The King’s Speech: not a bang, but a whimper

Peter Cardwell, Senior Counsel
7/11/2023


The King had barely got back to Buckingham Palace before Rishi Sunak was being accused of blatant electioneering via the King’s Speech.  The first, and probably last, King’s Speech of the Sunak administration was never going to have snazzy giveaways or rabbits produced from hats, not least because it comes just a few weeks before the Autumn Statement — which itself may be uneventful — and, as Liam Byrne so memorably put it, there is no money.  The small amount of fiscal headroom Chancellor Jeremy Hunt has to play with may involve changes to tax in the Autumn Statement, but many of the policies King Charles announced today simply do not involve much public spending in the longer term.

Notable is the much-trailed focus on criminal justice.  Much of it will be nodded through by Labour and is not particularly politically contentious.  Extended criminal sentences, for example whole life terms for murders with a sexual or sadistic element, are not going to be widely opposed.  When I was a special adviser in the Ministry of Justice, our announcement that the most serious criminals would serve not just half their sentences behind bars, but two thirds, was the most popular measure announced at that year’s Conservative Party Conference.

More controversial are oil and gas exploration — which in itself provides a significant political trap for Labour — and changes to housing legislation.  The former, the King told us, would help “the country transition to Net Zero by 2050 without adding undue burdens on households.”  The latter has been a long time coming, with measures such as the Leasehold and Freehold Bill, which will aim to reform the housing market by making it cheaper and easier for leaseholders to purchase their freehold, the government tells us. 
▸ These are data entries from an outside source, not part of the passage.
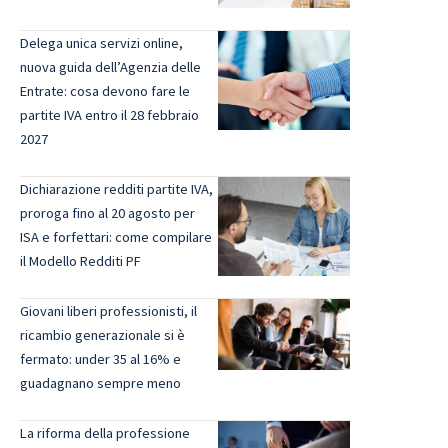
Delega unica servizi online,
nuova guida dell’Agenzia delle
Entrate: cosa devono fare le
partite IVA entro il 28 febbraio
2027
Dichiarazione redditi partite IVA,
proroga fino al 20 agosto per
ISA e forfettari: come compilare
il Modello Redditi PF
Giovani liberi professionisti, il
ricambio generazionale si è
fermato: under 35 al 16% e
guadagnano sempre meno
La riforma della professione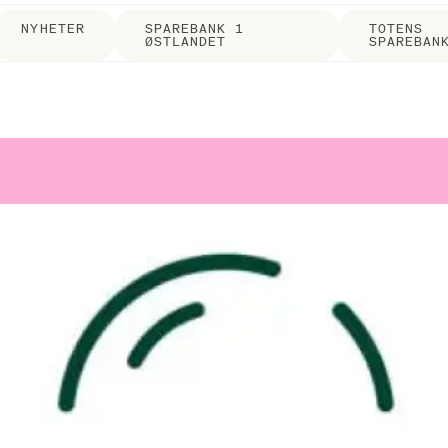
NYHETER
SPAREBANK 1
TOTENS
ØSTLANDET
SPAREBAN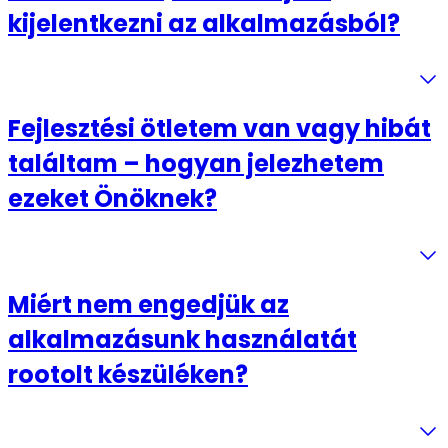
kijelentkezni az alkalmazásból?
Fejlesztési ötletem van vagy hibát
találtam – hogyan jelezhetem
ezeket Önöknek?
Miért nem engedjük az
alkalmazásunk használatát
rootolt készüléken?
Likewise, the long-term desire by many Conservatives to turn Generation Rent towards the party may see a boost, the Prime Minister hopes, with the Renters’ (Reform) Bill, which, we are told, will offer stronger security of tenure and better value for tenants.  Landlords are also promised certainty they can regain their properties when needed.  We’ll see.

But how much of the legislative programme announced today that actually gets enacted is, somewhat ironically, in the hands of Rishi Sunak, the man who signed off the speech in the first place.  The timing of an election is crucial.
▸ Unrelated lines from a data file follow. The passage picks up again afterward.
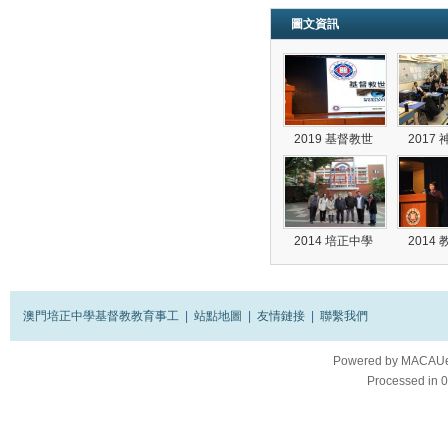
圖文資訊
2019 基督教世
2017
2014 培正中學
2014
澳門培正中學基督教教育事工
|
站點地圖
|
友情鏈接
|
聯繫我們
Powered by
MACAUes
Processed in 0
So even though MPs have more legislation to vote on, their minds, and efforts, will be focused on the set pieces that will almost certainly have to happen before any General Election: the Autumn Statement and the Budget, both of which could well provide a far greater insight into the battle lines of the election than today’s speech.

Rishi Sunak wants to govern for the long term and says today’s King Speech will allow him to do that.  That’s doubtful, given his position in the polls, with Sir Keir Starmer saying again this afternoon that this is a government out of time and out of ideas.  By the time King Charles makes his second speech as a fully-fledged monarch, what he reads out may well be of a very different hue.